On a bright, lunchtime drive to Haywards in Epping, I thought how, over recent years, Essex has transformed as a lifestyle concept. Essex folk doing “Essexy” things – winebars, brunch, nail appointments, wearing leather leggings – is the winning formula for multiple award-winning TV shows. Rarely, however, do we see Essex’s fancier fine-dining side, which is a shame as the county excels at fantastic, old-school, multi-course, finesse-in-heaps hospitality, with places such as Dunmow, Dedham, Chatham Green and Bell Common all being destination dining spots for earnest foodie types. Essex hospitality’s bigger problem, of course, is it’s just too darn close to Soho, where the fine-dining scene transmogrifies weekly, overshadowing the likes of chef Jahdre Hayward, his wife Amanda and his small, friendly team. This is a great shame, because since Haywards opened in 2013, people who love a good lunch have pointed me there, talking of a renovated coach house and skittle alley, close to a 17th century pub, serving ornate plates of venison with parsnip and quince or fig with Pedro Ximénez souffle.

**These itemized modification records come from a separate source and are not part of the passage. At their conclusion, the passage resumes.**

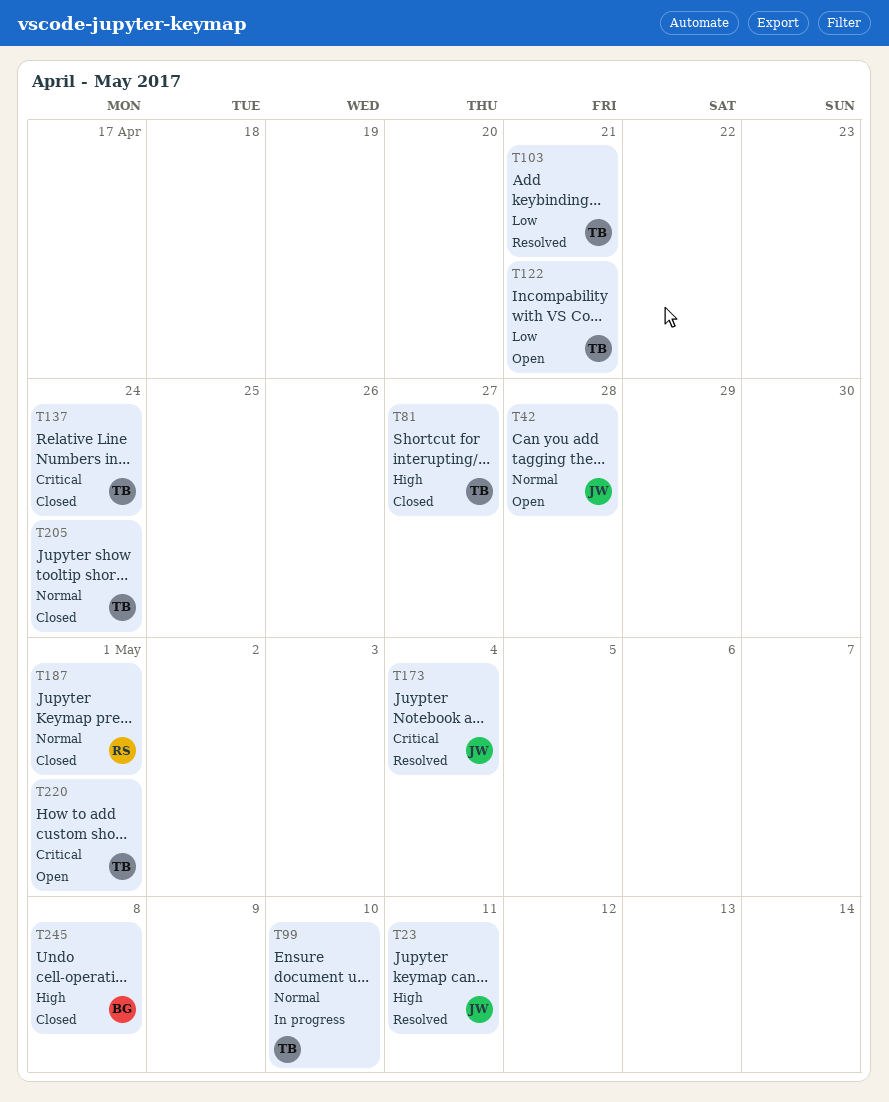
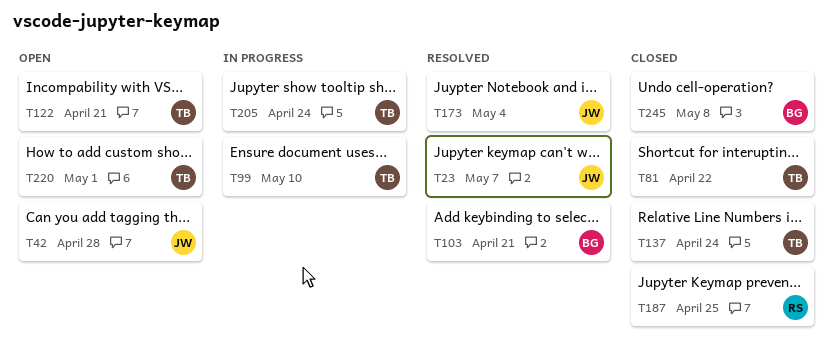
T23, due: May 11 -> May 7
T81, due: Apr 27 -> Apr 22
T103, owner: TB -> BG
T187, due: May 1 -> Apr 25
T205, status: Closed -> In progress

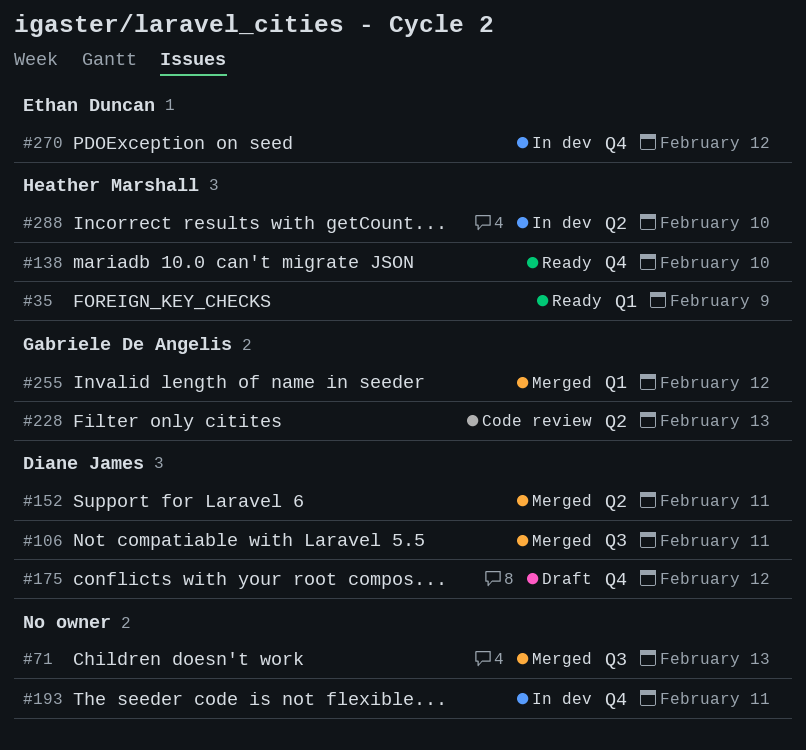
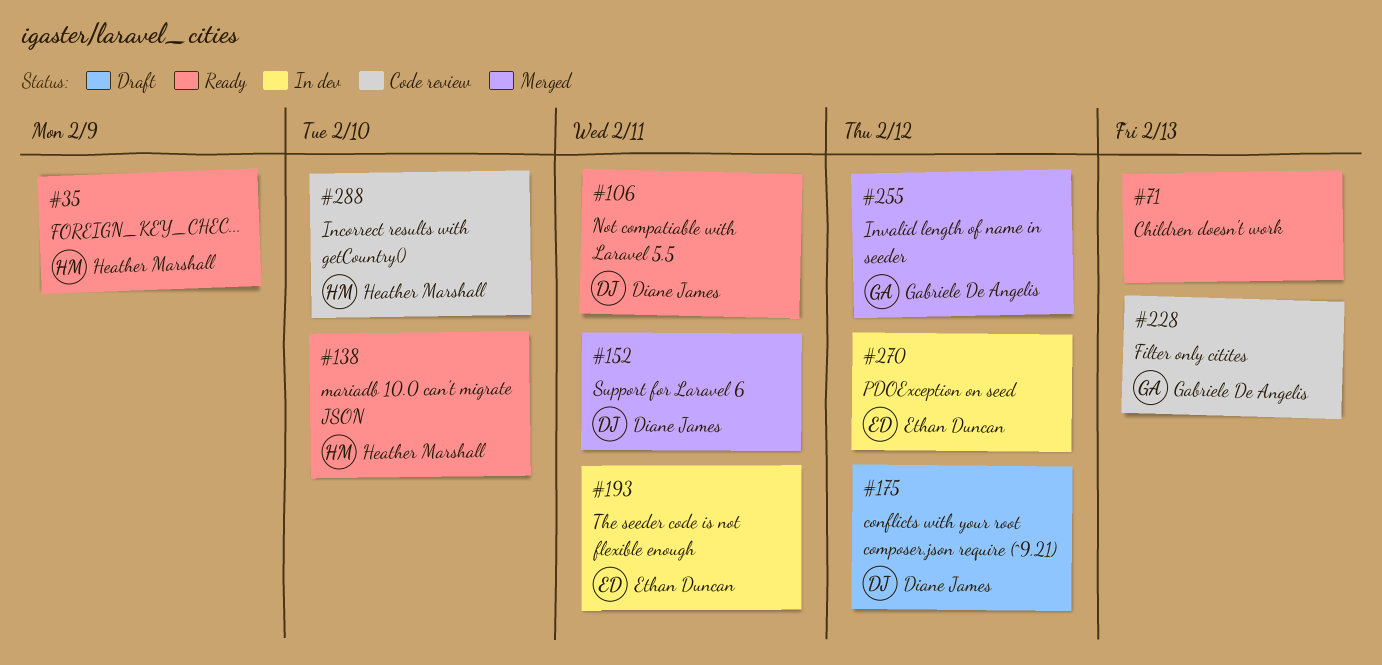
#71, status: Merged -> Ready
#106, status: Merged -> Ready
#193, owner: none -> Ethan Duncan
#288, status: In dev -> Code review

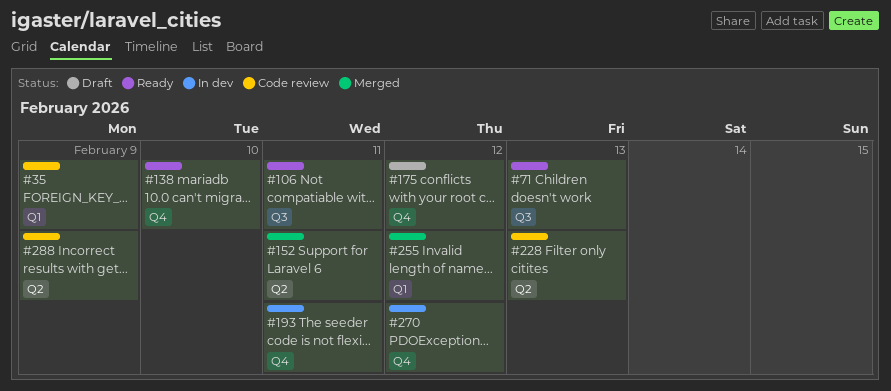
#35, status: Ready -> Code review
#288, due: Feb 10 -> Feb 9

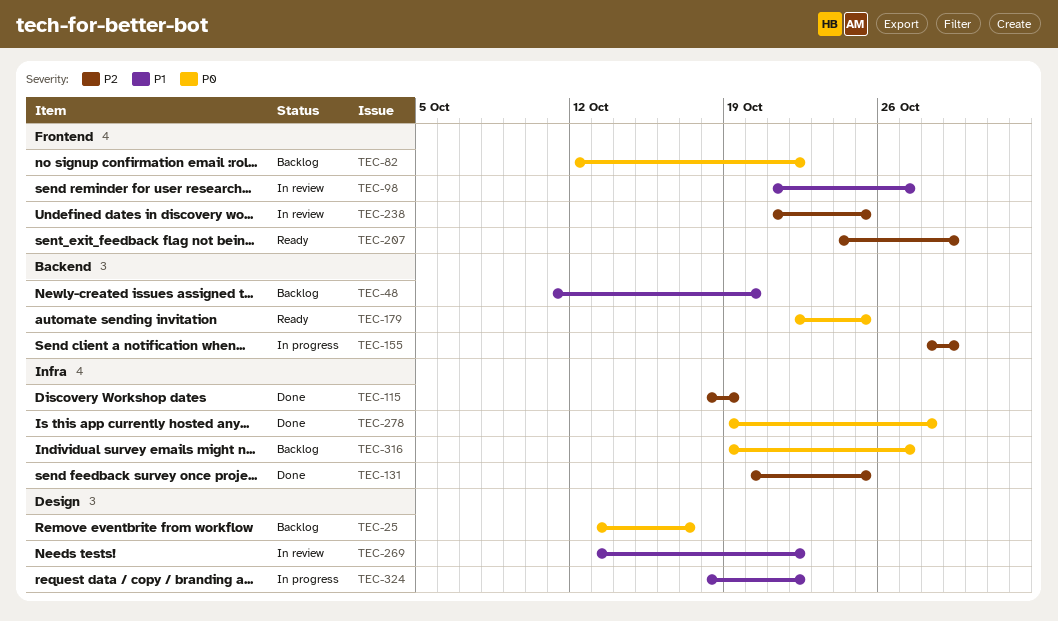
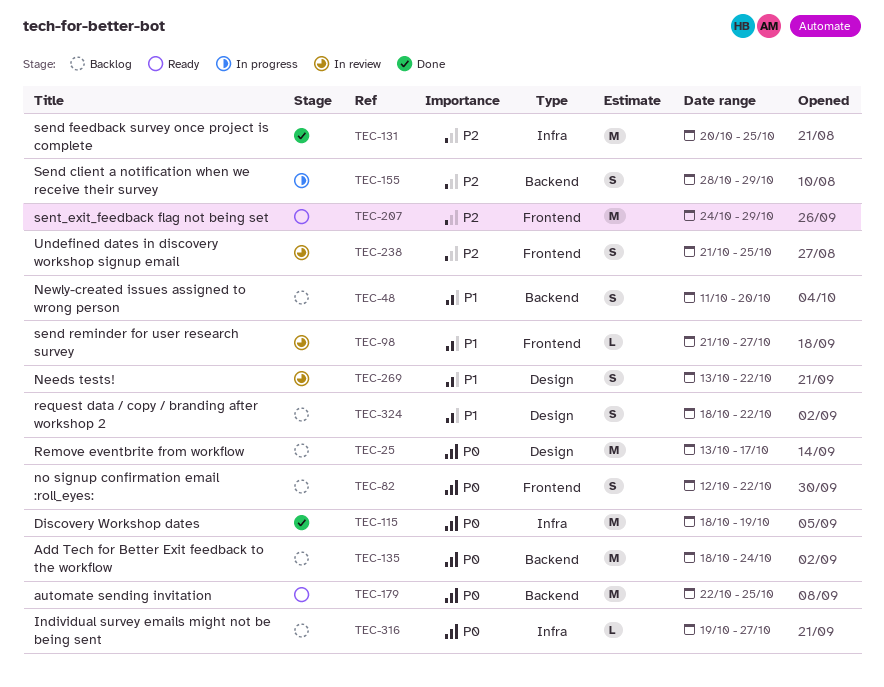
TEC-115, priority: P2 -> P0
TEC-135: none -> present
TEC-278: present -> none
TEC-324, status: In progress -> Backlog

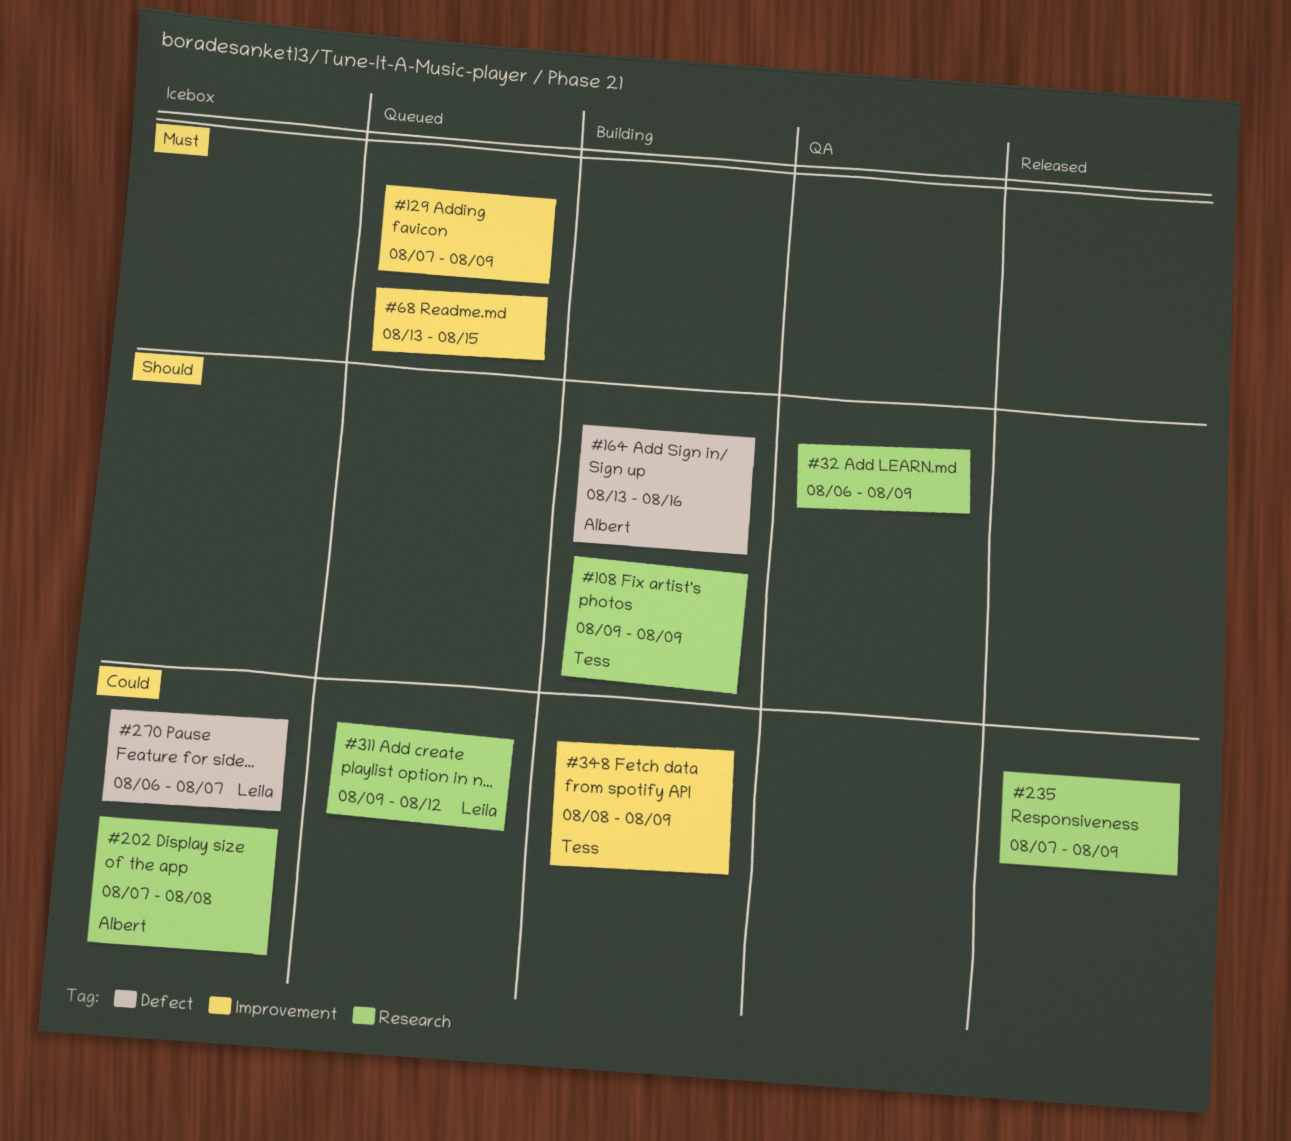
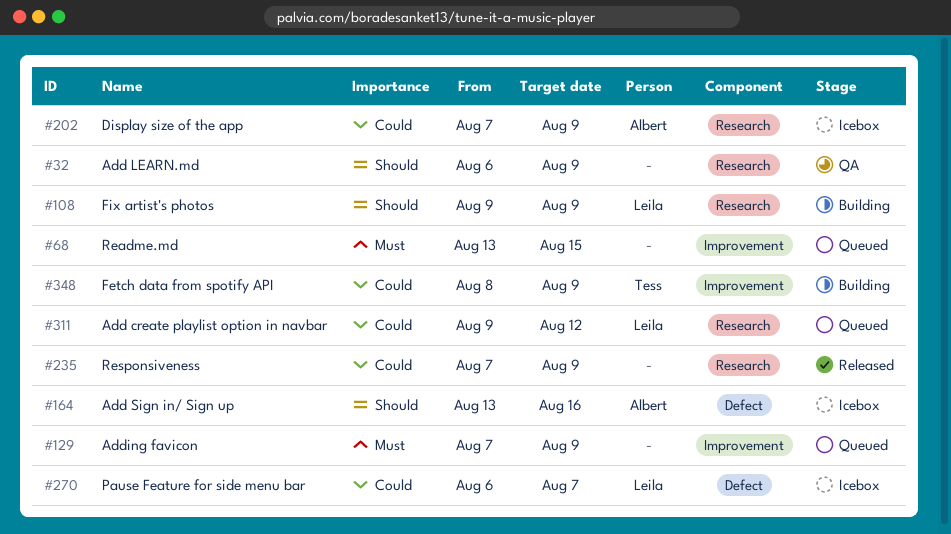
#108, owner: Tess -> Leila
#164, status: Building -> Icebox
#202, due: Aug 8 -> Aug 9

During the grimmest days of the pandemic, I wondered if independents like Haywards could remain afloat, so it was pleasing to enter its dining room of a Friday noon and be reminded how many ladies who like a three-course lunch live in the environs of Epping Forest, because it was fizzing with the kind of gossip about errant grandchildren and neighbourhood disputes that makes me want to pull up a chair and say things like: “She didn’t?” and “Not with those ankles”.
Stylewise, Haywards felt, and I mean this in the nicest sense, like being on the set of MasterChef: the Professionals – a pale room with strategic pops of tasteful marine blue, a wooden floor, single flowers in rectangular mini-vases, unframed aerial friezes of the countryside on the walls and a grey menu where the modern-European fine dining is revealed with scant clues as to how it may look; eg: “monkfish, leek, mussels”. On telly, this gives Jay Rayner and me the opportunity to explain airily how we expect the dish to look, only to be heroically wrong when our lunch finally bowls in.
We opted for three courses from the small, yet meaningful à la carte, kicking off with a very good, fresh-from-the-oven sourdough loaf and a plentiful wodge of salted butter, plus a surprise of veloute of pumpkin and a crisp, aerated cod-skin cracker dotted with delicate taramasalata, perched on rocks. By this stage, I knew Haywards was a great choice. It may not be as throbbingly of-the-moment as the newest multi-million-pound London or Lake District venture, but it has assured, ambitious dishes, using stellar produce, served by warm-hearted ladies whose feet never seem to touch the floor.
A starter of glorious cured mackerel arrived, skin glossy, flanked by puddles of mackerel tartare in a clear dashi broth, made pretty with radish. A starter of quail was both roast breast and confit leg with crisp skin, a poached quail egg arranged dreamily around heavenly artichoke puree and deeply moreish pickled mushrooms.
Things only got brighter over mains with a beguiling plate of roast lamb rump, crisp belly and croquette of shank, with aubergine puree. Unusually for restaurants like this, Haywards offered a plentiful side dish filled with steamed carrots, baby potatoes and hispi cabbage, lest anyone grumble that they left hungry. Oh how I have quietly pined for a potato at some world-class restaurants. Not here.
The hero dish was a roast loin of venison, with a homemade venison sausage surrounded by satellites of quince puree and shooting stars of roast artichoke. A further mini-saucepan of venison ragu appeared to spoon over the buttered baby potatoes and add to the fun.
Having eshewed booze and drunk only quince and ginger fizz, I had the perfect right to order a souffle all to myself. Tired of souffle, tired of life, I say. There will never be a time anyone presents me with one of these wobbly, featherlight highlights of pudding architecture and I don’t react like the Queen if you show her a racehorse. “Souffle,” I will gasp, as I did when a cream-coloured fig-flavoured souffle with caramel quivered as it neared my table, bringing along its friend, fresh almond ice-cream. It was five spoons of ecstasy that will rule me out of ever wearing leather leggings – without having to be cut out of them two minutes later in a changing room – but it was absolutely worth it.
Haywards wasn’t the coolest, newest or the most experimental place I ate at during that week, but it lives on in my memory as fantastic, and that makes all the difference.
• Haywards, 111 Bell Common, Epping, Essex CM16 4DZ, 01992 577350.
Open for dinner Thurs 6pm-11.30pm; lunch Fri and Sat noon-5pm, dinner 6pm-midnight; lunch Sun 12.30pm–6pm. A la carte from £40 a head plus drinks and service.